My 4-year-old son has become interested in racial differences. The other day at a swimming lesson, all the kids had to get out and stand at the pool's edge to practice jumping in. As he was standing, last to get in line (an interesting behavior pattern I'm spotted in him already), he kept inching closer and closer to the kid in front of him. At first I though he was just enthusiatic about the prospect of jumping in the pool. Then, I noticed he was putting him arm to other's boy's back and closing in. I thought he was going to push him into the pool until I realized what he was doing: he was comparing his peach-white Irish skin to this Indian boy's nut-brown.

The next day, we went to a big outlet mall that had an indoor playground. As he was sitting on the edge of a fake, hollowed-out tree stump, two African-American boys about his age where climbing down into it. I watched him put his hand on one of their heads (once more, I thought he was pushing), then the other, then his own. He made the circuit again and I realized he was feeling the different hair textures.

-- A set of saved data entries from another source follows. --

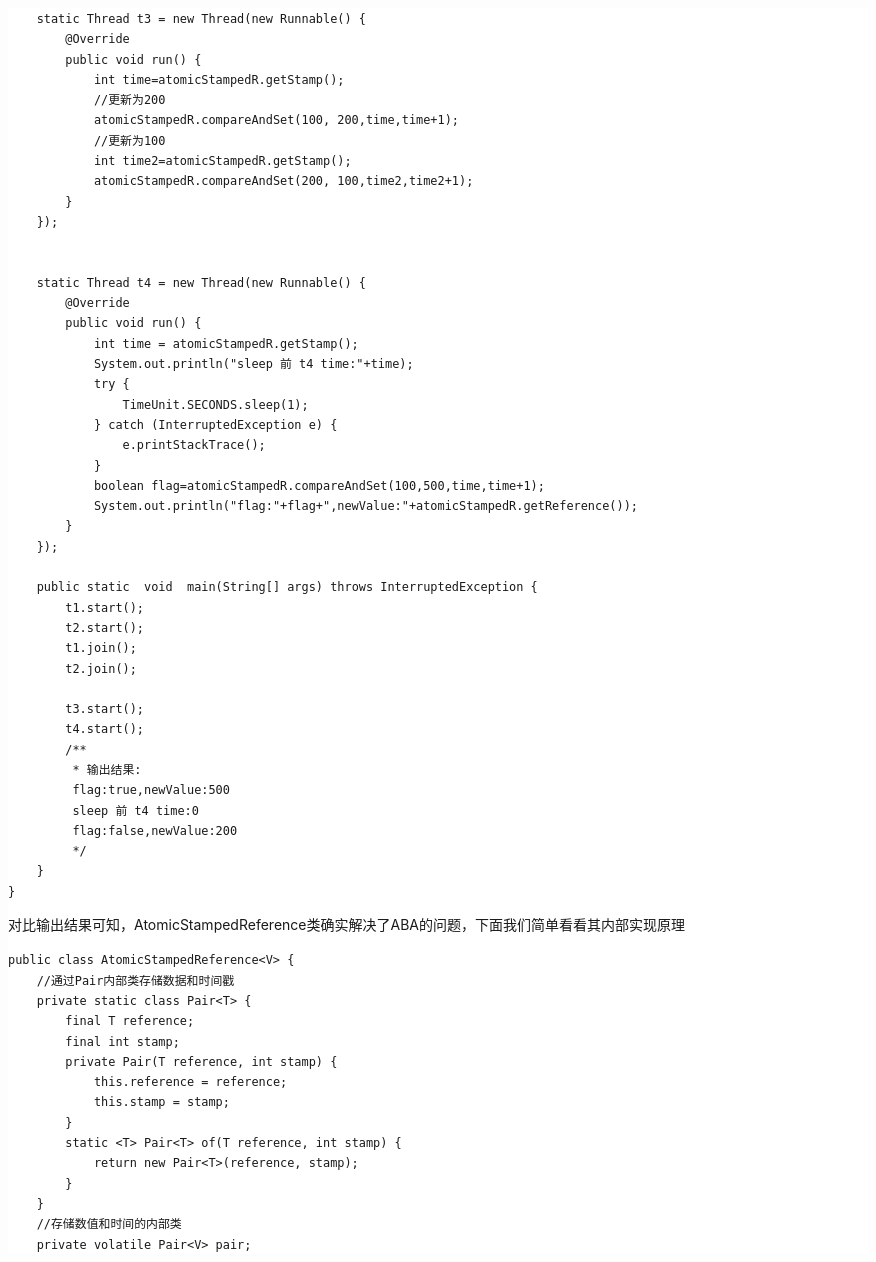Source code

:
 ```
    static Thread t3 = new Thread(new Runnable() {
        @Override
        public void run() {
            int time=atomicStampedR.getStamp();
            //更新为200
            atomicStampedR.compareAndSet(100, 200,time,time+1);
            //更新为100
            int time2=atomicStampedR.getStamp();
            atomicStampedR.compareAndSet(200, 100,time2,time2+1);
        }
    });


    static Thread t4 = new Thread(new Runnable() {
        @Override
        public void run() {
            int time = atomicStampedR.getStamp();
            System.out.println("sleep 前 t4 time:"+time);
            try {
                TimeUnit.SECONDS.sleep(1);
            } catch (InterruptedException e) {
                e.printStackTrace();
            }
            boolean flag=atomicStampedR.compareAndSet(100,500,time,time+1);
            System.out.println("flag:"+flag+",newValue:"+atomicStampedR.getReference());
        }
    });

    public static  void  main(String[] args) throws InterruptedException {
        t1.start();
        t2.start();
        t1.join();
        t2.join();

        t3.start();
        t4.start();
        /**
         * 输出结果:
         flag:true,newValue:500
         sleep 前 t4 time:0
         flag:false,newValue:200
         */
    }
}
```

对比输出结果可知，AtomicStampedReference类确实解决了ABA的问题，下面我们简单看看其内部实现原理

```
public class AtomicStampedReference<V> {
    //通过Pair内部类存储数据和时间戳
    private static class Pair<T> {
        final T reference;
        final int stamp;
        private Pair(T reference, int stamp) {
            this.reference = reference;
            this.stamp = stamp;
        }
        static <T> Pair<T> of(T reference, int stamp) {
            return new Pair<T>(reference, stamp);
        }
    }
    //存储数值和时间的内部类
    private volatile Pair<V> pair;
```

I grew up in a pretty exclusively white and, to be honest, pretty prejudiced neighborhood. Since then, the "political correctness" movement has made it all but taboo to acknowledge that you notice racial variation (as comedian Colin Quinn said: "It's okay to celebrate diversity, so long as you don't actually point out that people are different."). You hear liberal-types talk about teaching our children to be "color blind" ... fine, but does that mean forced oblivousness to simple biological realities? When my son was not yet 3, he asked a teacher at his day care why she was "that color." She replied that "wasn't nice to ask." That one still pisses me off. A perfect opportunity to explicate the concept of physical diversity (everybody has different skin, hair, eyes, noses, etc.) and it's greeted with a response that is fundamentally defensive and paranoid. I'm glad that my kids will have more exposure to different ethnicities than I did growing up. I hope they get out of that not the habit of learning to pretend they don't notice differences, but an awareness that human appearance is a large continumun--spectrum, if you will--and where you fall on that is innately irrelevant to any other aspects of your character.